Content starts

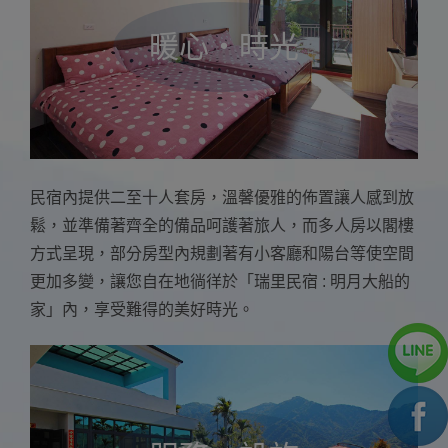
暖心・時光
民宿內提供二至十人套房，溫馨優雅的佈置讓人感到放
鬆，並準備著齊全的備品呵護著旅人，而多人房以閣樓
方式呈現，部分房型內規劃著有小客廳和陽台等使空間
更加多變，讓您自在地徜徉於「瑞里民宿 : 明月大船的
家」內，享受難得的美好時光。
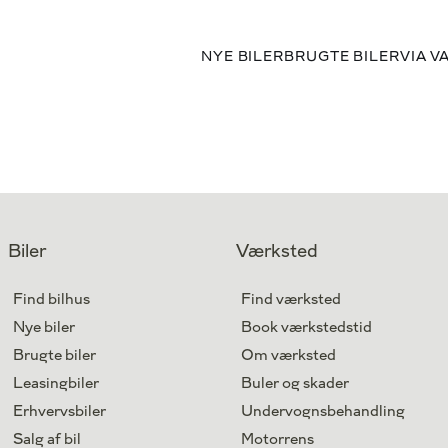
NYE BILER
BRUGTE BILER
VIA V
Biler
Værksted
Find bilhus
Find værksted
Nye biler
Book værkstedstid
Brugte biler
Om værksted
Leasingbiler
Buler og skader
Erhvervsbiler
Undervognsbehandling
Salg af bil
Motorrens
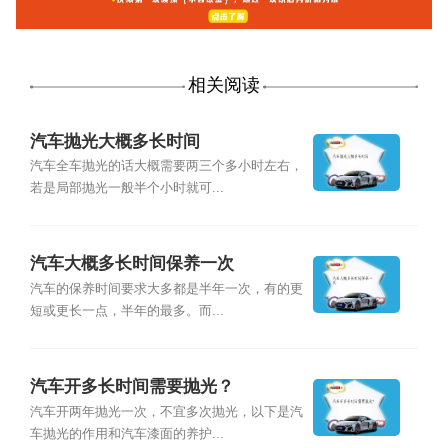
相关阅读
汽车抛光大概多长时间
汽车全车抛光的话大概需要两三个多小时左右，
若是局部抛光一般半个小时就可...
汽车大概多长时间保养一次
汽车的保养时间要求大多都是半年一次，有的更
短或更长一点，半年的最多。而...
汽车开多长时间需要抛光？
汽车开两年抛光一次，不宜多次抛光，以下是汽
车抛光的作用和汽车漆面的养护...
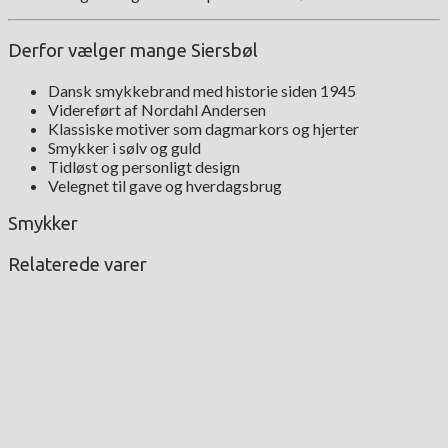
Derfor vælger mange Siersbøl
Dansk smykkebrand med historie siden 1945
Videreført af Nordahl Andersen
Klassiske motiver som dagmarkors og hjerter
Smykker i sølv og guld
Tidløst og personligt design
Velegnet til gave og hverdagsbrug
Smykker
Relaterede varer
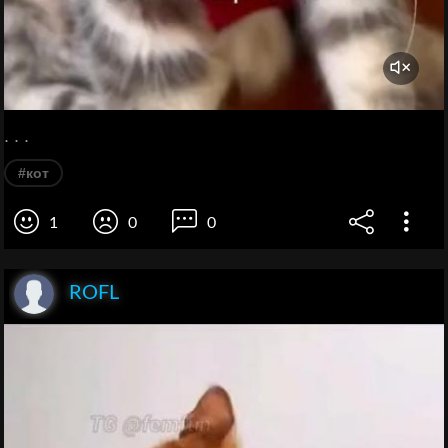
. . .
#кот
1
0
0
ROFL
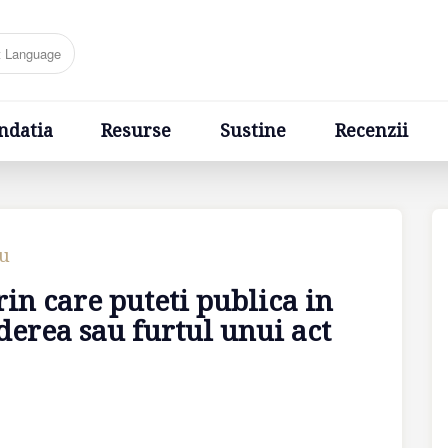
Resurse
Sustine
Recenzii
Ponturi
Cere un sfa
ndatia
Resurse
Sustine
Recenzii
cu
rin care puteti publica in
derea sau furtul unui act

Content ends

*What you should do*
Leaving the images behind, set down every entry word for word.

*Exercise solution*
暖心・時光
民宿內提供二至十人套房，溫馨優雅的佈置讓人感到放
鬆，並準備著齊全的備品呵護著旅人，而多人房以閣樓
方式呈現，部分房型內規劃著有小客廳和陽台等使空間
更加多變，讓您自在地徜徉於「瑞里民宿 : 明月大船的
家」內，享受難得的美好時光。
NYE BILER
BRUGTE BILER
VIA V
Biler
Værksted
Find bilhus
Find værksted
Nye biler
Book værkstedstid
Brugte biler
Om værksted
Leasingbiler
Buler og skader
Erhvervsbiler
Undervognsbehandling
Salg af bil
Motorrens
相关阅读
汽车抛光大概多长时间
汽车全车抛光的话大概需要两三个多小时左右，
若是局部抛光一般半个小时就可...
汽车大概多长时间保养一次
汽车的保养时间要求大多都是半年一次，有的更
短或更长一点，半年的最多。而...
汽车开多长时间需要抛光？
汽车开两年抛光一次，不宜多次抛光，以下是汽
车抛光的作用和汽车漆面的养护...
Derfor vælger mange Siersbøl
Dansk smykkebrand med historie siden 1945
Videreført af Nordahl Andersen
Klassiske motiver som dagmarkors og hjerter
Smykker i sølv og guld
Tidløst og personligt design
Velegnet til gave og hverdagsbrug
Smykker
Relaterede varer
. . .
#кот
1
0
0
ROFL
Resurse
Sustine
Recenzii
Ponturi
Cere un sfa
ndatia
Resurse
Sustine
Recenzii
cu
rin care puteti publica in
derea sau furtul unui act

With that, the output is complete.